Exercise goal:
Where the material below has a line containing "right hip: (79, 243)", start repeating exactly, and keep going through the line containing "nose: (249, 129)", with no other lines.

Dataset:
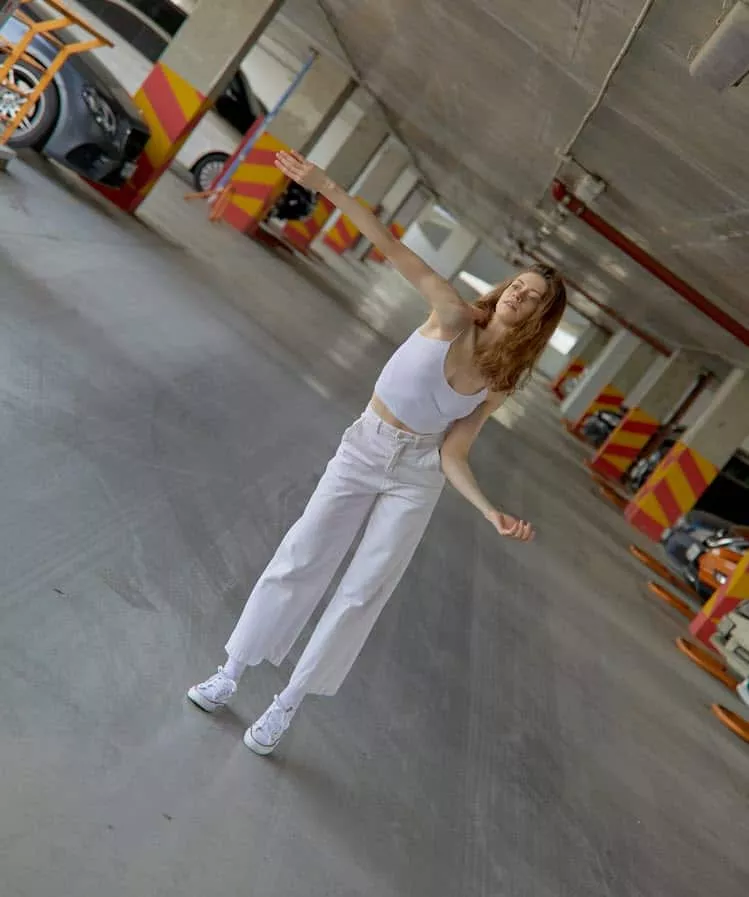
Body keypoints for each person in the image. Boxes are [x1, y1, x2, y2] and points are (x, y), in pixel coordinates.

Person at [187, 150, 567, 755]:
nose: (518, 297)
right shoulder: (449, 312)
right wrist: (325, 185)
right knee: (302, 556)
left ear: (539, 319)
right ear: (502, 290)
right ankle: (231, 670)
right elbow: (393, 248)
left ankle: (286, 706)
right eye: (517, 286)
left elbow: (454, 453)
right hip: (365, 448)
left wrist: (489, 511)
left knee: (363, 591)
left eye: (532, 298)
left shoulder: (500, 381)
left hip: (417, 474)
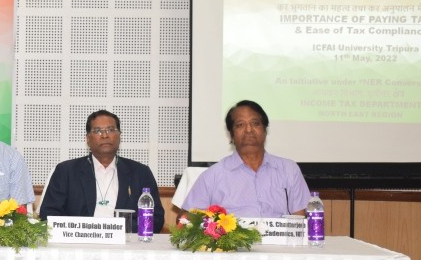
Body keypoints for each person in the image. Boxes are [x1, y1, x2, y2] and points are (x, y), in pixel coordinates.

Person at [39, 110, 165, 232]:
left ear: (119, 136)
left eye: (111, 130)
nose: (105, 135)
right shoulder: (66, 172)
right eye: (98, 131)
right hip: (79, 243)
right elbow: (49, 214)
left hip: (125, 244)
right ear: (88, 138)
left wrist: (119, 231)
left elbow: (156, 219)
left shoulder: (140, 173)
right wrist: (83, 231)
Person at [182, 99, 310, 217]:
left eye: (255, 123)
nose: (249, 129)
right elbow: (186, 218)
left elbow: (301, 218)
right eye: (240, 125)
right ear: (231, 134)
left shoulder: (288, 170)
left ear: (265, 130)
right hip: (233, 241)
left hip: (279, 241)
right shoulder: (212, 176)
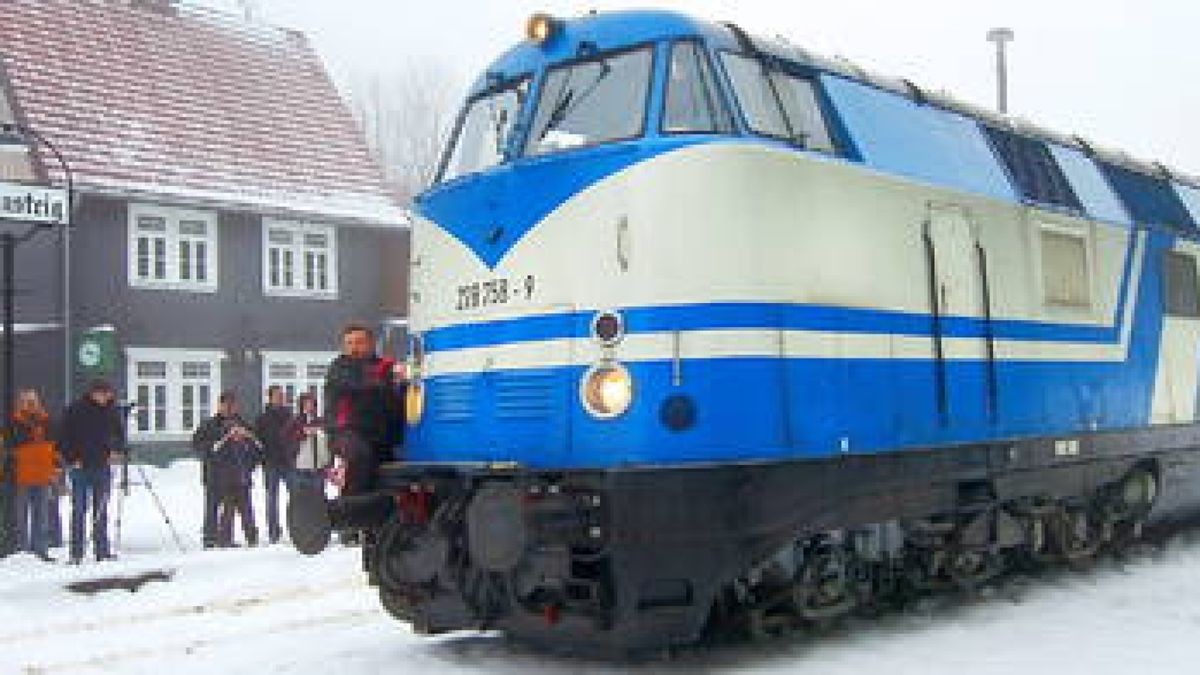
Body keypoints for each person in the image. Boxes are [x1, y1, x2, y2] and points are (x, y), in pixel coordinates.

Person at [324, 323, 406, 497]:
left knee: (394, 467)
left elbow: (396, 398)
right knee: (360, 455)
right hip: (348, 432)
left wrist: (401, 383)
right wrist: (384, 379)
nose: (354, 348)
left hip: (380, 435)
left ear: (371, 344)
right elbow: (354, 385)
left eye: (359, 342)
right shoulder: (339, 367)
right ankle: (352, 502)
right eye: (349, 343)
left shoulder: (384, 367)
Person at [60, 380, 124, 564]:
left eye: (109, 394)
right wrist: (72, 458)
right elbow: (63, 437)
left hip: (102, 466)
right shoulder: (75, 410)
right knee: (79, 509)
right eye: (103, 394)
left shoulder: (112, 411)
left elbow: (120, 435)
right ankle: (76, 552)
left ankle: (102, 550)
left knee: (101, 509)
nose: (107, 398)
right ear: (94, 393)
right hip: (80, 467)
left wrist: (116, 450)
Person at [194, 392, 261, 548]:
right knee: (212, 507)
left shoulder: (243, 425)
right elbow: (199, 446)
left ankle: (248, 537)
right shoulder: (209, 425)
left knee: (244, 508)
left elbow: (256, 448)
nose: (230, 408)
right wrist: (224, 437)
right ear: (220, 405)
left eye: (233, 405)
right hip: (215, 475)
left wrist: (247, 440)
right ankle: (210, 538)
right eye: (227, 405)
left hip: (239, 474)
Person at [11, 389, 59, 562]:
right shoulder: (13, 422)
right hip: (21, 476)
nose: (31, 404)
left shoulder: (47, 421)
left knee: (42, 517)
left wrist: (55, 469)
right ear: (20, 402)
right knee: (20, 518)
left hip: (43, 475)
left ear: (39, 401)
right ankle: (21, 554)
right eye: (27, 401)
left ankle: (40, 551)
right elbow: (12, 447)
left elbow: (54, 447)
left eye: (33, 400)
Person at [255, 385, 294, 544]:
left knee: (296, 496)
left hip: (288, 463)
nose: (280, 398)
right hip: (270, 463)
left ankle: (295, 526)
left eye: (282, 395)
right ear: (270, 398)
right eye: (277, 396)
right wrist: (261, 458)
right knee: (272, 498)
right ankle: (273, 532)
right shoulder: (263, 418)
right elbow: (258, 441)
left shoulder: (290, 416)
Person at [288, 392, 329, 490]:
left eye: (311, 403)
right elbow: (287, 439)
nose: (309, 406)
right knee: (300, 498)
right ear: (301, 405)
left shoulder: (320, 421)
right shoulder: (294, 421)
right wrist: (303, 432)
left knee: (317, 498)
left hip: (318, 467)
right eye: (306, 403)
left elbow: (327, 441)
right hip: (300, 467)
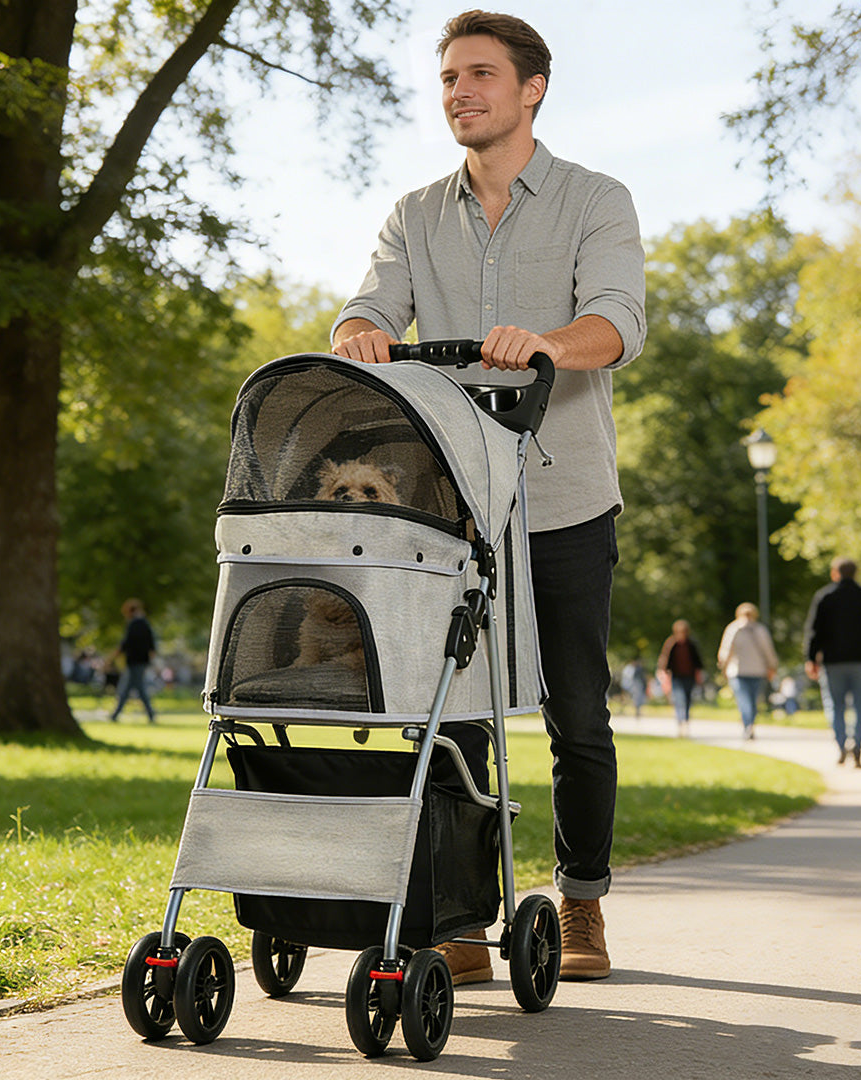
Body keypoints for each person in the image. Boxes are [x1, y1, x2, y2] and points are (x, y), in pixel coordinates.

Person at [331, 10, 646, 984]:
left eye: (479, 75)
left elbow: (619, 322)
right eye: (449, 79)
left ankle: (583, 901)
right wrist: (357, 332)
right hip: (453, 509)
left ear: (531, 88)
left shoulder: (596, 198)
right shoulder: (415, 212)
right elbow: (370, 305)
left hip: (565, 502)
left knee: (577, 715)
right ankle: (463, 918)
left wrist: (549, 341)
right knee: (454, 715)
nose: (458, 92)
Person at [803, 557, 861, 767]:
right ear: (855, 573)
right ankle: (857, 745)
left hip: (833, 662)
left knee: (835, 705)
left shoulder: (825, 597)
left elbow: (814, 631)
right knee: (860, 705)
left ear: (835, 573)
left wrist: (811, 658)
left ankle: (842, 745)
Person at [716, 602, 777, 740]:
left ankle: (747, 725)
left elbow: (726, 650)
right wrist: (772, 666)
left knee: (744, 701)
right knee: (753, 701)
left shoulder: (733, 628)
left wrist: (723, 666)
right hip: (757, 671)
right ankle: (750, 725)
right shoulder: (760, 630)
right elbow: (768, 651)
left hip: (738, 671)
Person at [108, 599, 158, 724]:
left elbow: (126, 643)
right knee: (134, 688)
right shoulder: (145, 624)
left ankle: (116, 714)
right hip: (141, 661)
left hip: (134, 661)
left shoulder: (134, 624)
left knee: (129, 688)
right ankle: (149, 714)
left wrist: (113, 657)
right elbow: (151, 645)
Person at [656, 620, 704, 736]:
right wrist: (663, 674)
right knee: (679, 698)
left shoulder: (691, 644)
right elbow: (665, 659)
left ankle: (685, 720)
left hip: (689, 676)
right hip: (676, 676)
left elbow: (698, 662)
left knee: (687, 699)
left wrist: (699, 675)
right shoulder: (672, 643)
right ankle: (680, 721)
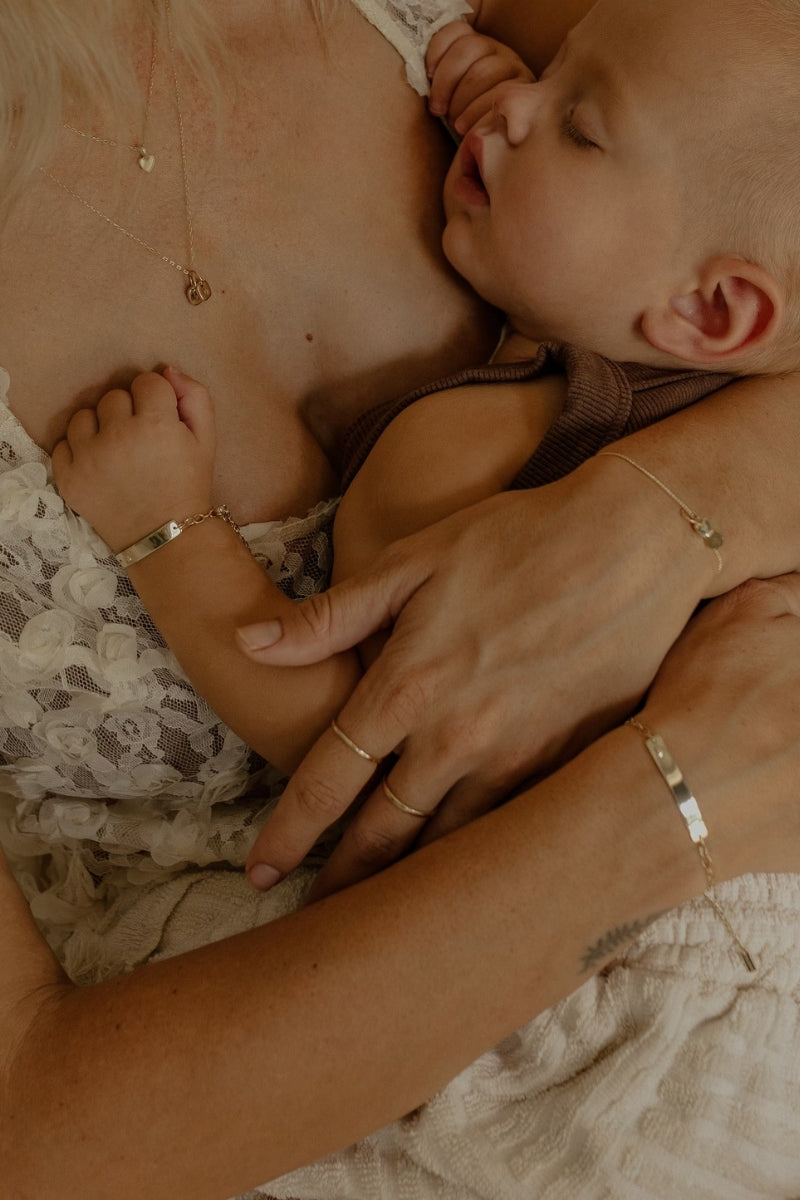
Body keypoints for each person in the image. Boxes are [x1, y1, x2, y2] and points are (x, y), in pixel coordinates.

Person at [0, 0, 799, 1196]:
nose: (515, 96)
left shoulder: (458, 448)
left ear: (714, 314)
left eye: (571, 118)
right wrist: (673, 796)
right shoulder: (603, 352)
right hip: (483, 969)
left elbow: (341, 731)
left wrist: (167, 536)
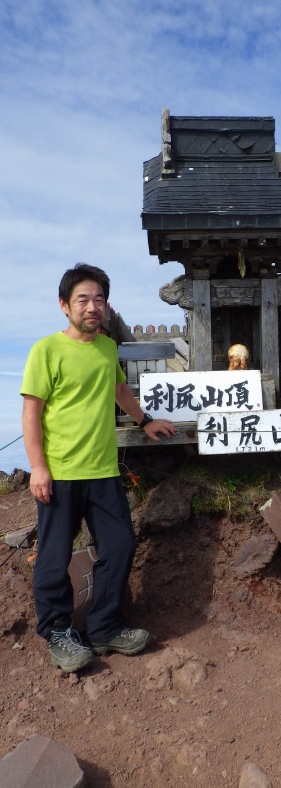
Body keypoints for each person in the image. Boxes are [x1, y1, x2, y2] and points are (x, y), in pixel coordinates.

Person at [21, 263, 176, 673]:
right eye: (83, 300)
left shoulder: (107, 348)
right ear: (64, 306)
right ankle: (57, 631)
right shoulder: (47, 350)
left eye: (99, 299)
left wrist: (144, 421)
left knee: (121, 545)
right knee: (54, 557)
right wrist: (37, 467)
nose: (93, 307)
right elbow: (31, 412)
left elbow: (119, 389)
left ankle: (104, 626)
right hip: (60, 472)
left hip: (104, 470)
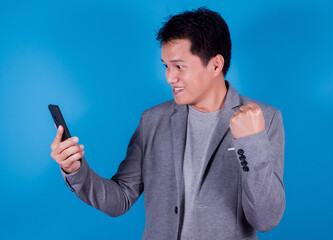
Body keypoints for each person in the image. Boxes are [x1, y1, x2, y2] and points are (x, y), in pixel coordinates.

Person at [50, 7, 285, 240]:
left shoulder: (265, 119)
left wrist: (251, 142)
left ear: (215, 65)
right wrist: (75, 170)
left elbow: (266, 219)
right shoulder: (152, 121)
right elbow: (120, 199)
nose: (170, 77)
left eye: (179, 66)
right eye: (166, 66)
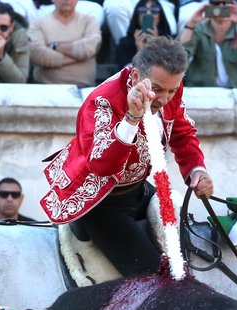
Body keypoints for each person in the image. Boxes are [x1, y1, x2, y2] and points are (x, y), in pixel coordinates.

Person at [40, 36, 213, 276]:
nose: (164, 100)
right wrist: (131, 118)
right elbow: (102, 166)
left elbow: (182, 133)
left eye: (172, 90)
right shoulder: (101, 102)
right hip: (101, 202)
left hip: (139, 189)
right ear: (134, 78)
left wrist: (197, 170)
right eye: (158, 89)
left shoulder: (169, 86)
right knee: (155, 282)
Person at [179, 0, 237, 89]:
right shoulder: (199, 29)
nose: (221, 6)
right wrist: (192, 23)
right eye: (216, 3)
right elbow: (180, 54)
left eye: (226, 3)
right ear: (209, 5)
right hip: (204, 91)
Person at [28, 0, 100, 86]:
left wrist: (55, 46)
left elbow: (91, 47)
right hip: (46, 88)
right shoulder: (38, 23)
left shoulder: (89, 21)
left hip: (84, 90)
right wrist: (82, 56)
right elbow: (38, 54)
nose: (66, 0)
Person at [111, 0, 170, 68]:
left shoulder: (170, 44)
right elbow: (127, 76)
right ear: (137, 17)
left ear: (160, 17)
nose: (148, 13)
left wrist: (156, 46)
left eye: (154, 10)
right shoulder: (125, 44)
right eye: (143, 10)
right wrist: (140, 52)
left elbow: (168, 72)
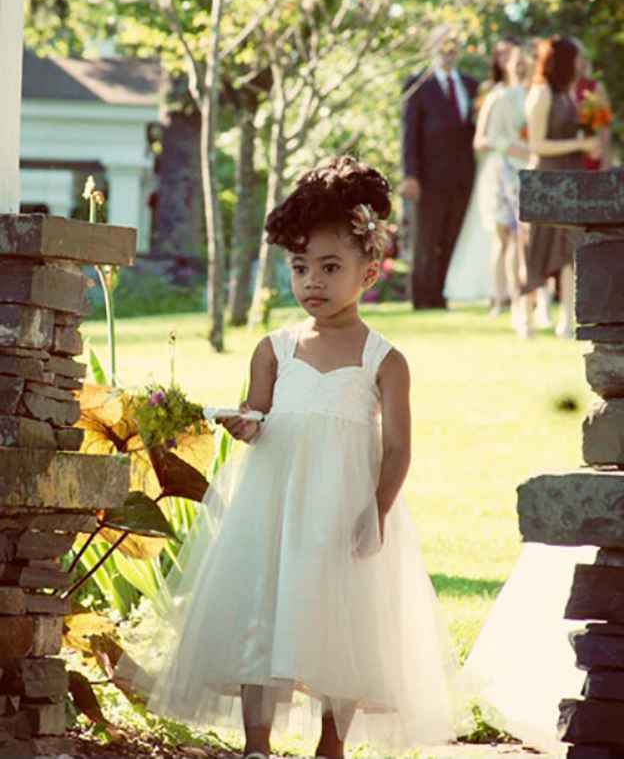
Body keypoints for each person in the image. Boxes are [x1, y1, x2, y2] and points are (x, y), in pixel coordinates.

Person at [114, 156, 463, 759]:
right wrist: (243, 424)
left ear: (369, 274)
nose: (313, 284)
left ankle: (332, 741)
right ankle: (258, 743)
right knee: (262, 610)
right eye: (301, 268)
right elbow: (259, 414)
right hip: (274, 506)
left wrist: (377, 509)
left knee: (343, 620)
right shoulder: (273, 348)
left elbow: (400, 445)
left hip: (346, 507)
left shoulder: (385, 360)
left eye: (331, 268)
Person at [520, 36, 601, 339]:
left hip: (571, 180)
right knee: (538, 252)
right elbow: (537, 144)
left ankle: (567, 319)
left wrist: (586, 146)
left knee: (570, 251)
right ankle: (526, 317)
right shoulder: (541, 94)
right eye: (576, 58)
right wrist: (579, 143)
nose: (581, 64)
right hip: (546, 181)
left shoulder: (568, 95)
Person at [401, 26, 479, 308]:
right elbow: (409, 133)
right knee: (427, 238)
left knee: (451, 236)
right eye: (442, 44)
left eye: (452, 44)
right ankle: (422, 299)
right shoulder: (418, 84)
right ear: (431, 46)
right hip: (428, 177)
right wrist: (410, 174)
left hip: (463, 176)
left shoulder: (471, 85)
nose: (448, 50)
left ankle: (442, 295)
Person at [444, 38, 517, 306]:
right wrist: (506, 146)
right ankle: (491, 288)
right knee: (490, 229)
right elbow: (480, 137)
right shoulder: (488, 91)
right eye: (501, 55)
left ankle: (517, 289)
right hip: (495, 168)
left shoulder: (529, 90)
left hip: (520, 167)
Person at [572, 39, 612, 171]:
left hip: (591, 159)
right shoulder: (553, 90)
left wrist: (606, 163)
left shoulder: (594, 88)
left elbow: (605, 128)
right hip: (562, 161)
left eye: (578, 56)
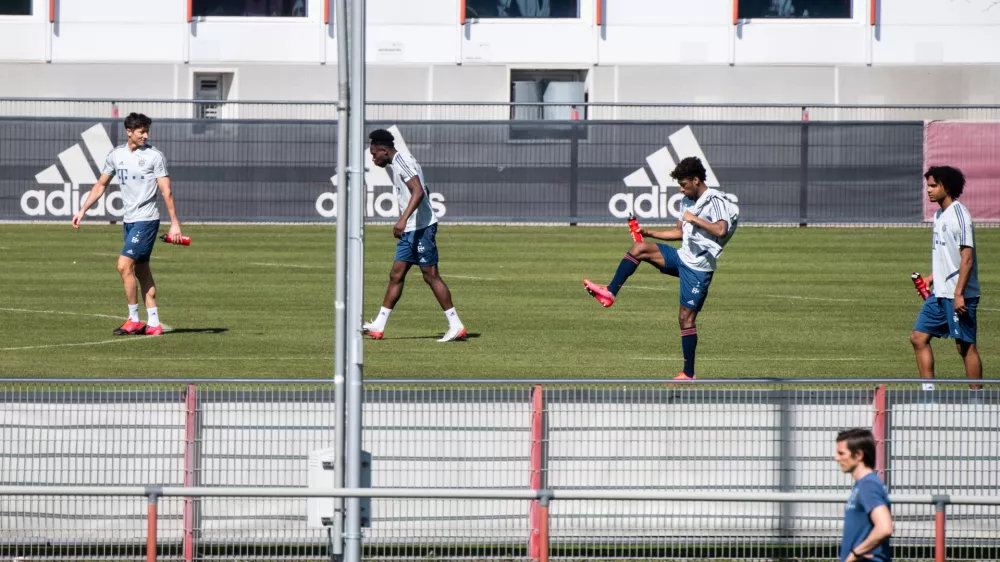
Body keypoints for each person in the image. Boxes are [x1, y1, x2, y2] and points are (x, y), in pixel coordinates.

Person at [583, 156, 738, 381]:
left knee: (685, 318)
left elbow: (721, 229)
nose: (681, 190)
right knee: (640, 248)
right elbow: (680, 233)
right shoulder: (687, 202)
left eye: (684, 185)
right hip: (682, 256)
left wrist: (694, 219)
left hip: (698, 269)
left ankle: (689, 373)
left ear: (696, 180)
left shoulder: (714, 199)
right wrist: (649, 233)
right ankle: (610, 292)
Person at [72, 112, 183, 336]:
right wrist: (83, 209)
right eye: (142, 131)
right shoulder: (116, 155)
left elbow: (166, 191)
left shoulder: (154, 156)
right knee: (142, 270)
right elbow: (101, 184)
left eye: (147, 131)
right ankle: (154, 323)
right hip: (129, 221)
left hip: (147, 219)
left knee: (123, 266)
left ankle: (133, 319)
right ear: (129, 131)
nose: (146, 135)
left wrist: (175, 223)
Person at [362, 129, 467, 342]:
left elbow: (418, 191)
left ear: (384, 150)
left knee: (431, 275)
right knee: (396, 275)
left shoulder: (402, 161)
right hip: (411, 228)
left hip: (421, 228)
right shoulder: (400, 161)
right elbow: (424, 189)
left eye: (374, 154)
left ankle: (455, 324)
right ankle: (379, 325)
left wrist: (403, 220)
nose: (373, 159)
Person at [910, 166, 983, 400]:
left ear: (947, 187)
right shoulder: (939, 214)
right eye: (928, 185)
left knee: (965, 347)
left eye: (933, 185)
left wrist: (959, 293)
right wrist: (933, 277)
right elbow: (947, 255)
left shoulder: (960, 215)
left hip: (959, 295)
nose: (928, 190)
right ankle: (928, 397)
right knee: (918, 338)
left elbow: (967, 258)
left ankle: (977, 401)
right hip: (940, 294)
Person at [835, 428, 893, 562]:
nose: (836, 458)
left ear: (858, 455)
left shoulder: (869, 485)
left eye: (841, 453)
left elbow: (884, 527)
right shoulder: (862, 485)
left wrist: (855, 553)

Task solution:
right hip: (79, 243)
right elbow: (49, 214)
left hip: (125, 244)
right ear: (88, 138)
left wrist: (119, 231)
left elbow: (156, 219)
left shoulder: (140, 173)
right wrist: (83, 231)
Person at [182, 99, 310, 217]:
left eye: (255, 123)
nose: (249, 129)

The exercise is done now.